## Task description
Search the entries for the word "Белки" and copy each line that has it.
BEGIN Data to examine
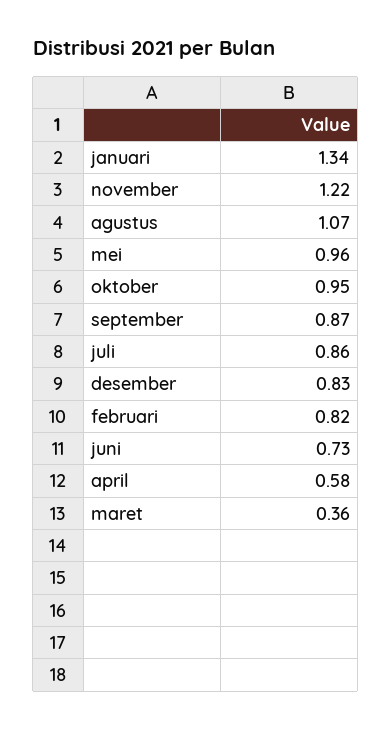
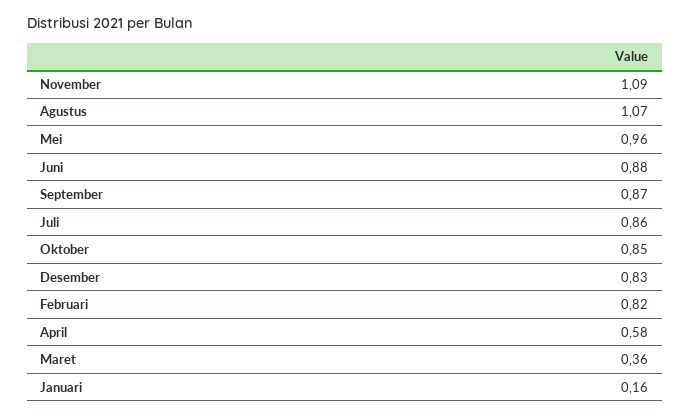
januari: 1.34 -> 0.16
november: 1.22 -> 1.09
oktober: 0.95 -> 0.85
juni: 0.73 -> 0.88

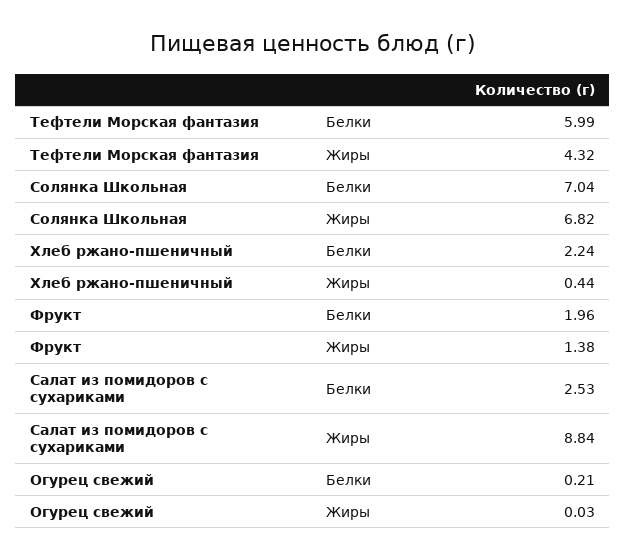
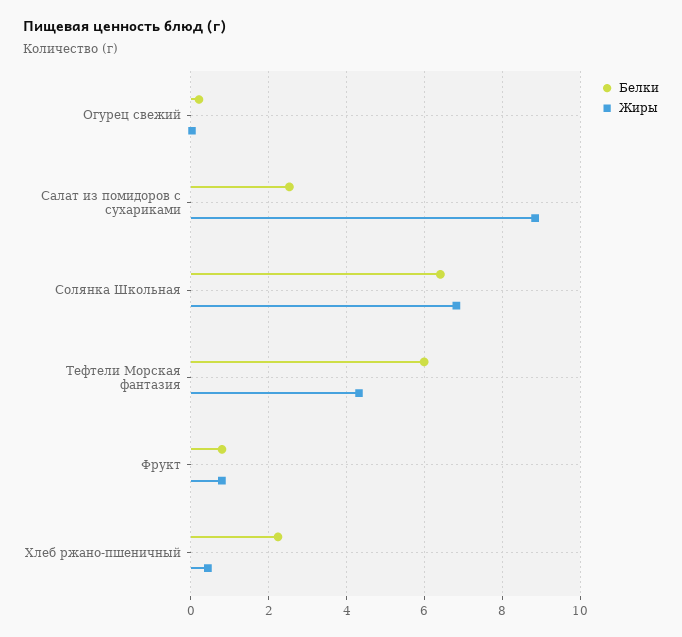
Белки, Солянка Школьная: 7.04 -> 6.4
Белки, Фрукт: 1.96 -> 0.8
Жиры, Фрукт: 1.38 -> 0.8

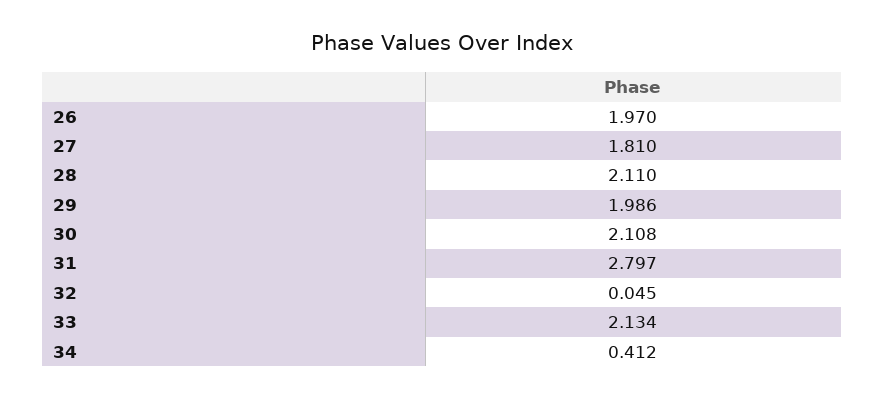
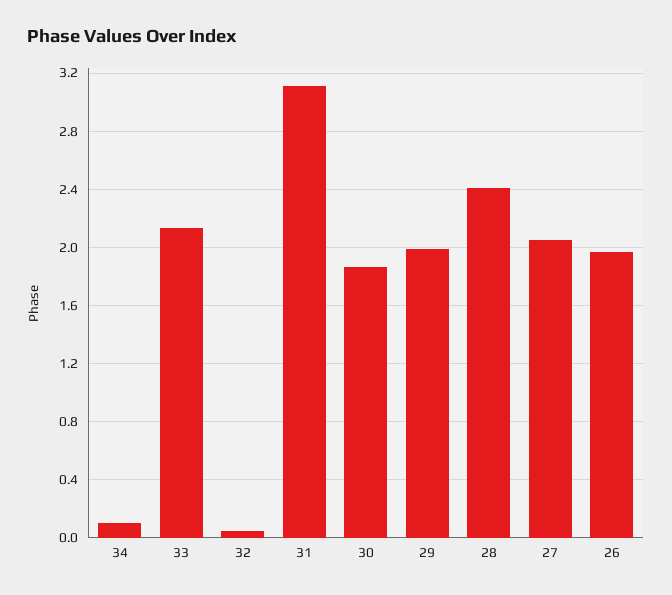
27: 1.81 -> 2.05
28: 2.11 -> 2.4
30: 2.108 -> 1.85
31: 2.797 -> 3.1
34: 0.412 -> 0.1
END Data to examine
## Answer to this task
Белки, Солянка Школьная: 7.04 -> 6.4
Белки, Фрукт: 1.96 -> 0.8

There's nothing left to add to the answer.